Data Start Marker

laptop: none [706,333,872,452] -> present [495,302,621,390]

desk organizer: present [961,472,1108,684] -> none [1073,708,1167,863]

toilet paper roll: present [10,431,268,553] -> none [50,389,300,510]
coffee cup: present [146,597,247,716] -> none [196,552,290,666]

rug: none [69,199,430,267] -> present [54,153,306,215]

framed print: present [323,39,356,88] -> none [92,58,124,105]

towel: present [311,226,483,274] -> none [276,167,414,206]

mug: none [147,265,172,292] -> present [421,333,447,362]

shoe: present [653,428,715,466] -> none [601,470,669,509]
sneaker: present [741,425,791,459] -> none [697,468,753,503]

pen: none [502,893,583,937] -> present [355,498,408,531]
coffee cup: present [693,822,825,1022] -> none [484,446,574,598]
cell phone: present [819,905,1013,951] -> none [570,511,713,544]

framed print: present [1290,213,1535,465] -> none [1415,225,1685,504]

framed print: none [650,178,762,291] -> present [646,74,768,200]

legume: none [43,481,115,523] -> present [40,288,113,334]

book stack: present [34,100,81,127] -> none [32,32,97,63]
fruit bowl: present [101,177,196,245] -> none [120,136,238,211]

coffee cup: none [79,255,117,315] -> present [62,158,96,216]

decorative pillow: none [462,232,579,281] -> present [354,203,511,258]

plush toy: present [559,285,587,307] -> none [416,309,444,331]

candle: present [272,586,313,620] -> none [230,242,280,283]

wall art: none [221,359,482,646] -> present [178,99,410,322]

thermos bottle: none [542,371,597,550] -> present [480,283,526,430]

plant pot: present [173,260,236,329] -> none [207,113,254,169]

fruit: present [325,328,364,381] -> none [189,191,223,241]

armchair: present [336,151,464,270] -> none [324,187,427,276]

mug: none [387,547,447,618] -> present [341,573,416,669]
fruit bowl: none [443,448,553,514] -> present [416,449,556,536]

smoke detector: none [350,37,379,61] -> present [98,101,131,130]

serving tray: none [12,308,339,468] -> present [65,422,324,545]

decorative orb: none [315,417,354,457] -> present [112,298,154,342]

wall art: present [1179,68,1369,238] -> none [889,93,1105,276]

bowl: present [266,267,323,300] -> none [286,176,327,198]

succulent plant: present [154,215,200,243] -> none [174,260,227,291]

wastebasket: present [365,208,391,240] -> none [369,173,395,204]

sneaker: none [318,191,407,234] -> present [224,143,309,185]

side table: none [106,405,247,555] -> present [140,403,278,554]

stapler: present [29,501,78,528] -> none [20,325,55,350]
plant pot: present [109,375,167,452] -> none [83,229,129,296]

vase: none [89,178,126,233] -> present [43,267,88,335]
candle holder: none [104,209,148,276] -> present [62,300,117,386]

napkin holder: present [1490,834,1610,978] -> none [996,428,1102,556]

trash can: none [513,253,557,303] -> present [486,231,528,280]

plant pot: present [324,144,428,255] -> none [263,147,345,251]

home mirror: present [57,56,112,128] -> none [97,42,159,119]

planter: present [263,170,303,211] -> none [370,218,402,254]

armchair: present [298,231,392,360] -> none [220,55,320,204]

Data End Marker

> [Your goal] Both end lines included, restate word for word the lines above from the line with "wastebasket: present [365,208,391,240]" to the line with "planter: present [263,170,303,211]", and nothing else.

> [Problem solution]
wastebasket: present [365,208,391,240] -> none [369,173,395,204]

sneaker: none [318,191,407,234] -> present [224,143,309,185]

side table: none [106,405,247,555] -> present [140,403,278,554]

stapler: present [29,501,78,528] -> none [20,325,55,350]
plant pot: present [109,375,167,452] -> none [83,229,129,296]

vase: none [89,178,126,233] -> present [43,267,88,335]
candle holder: none [104,209,148,276] -> present [62,300,117,386]

napkin holder: present [1490,834,1610,978] -> none [996,428,1102,556]

trash can: none [513,253,557,303] -> present [486,231,528,280]

plant pot: present [324,144,428,255] -> none [263,147,345,251]

home mirror: present [57,56,112,128] -> none [97,42,159,119]

planter: present [263,170,303,211] -> none [370,218,402,254]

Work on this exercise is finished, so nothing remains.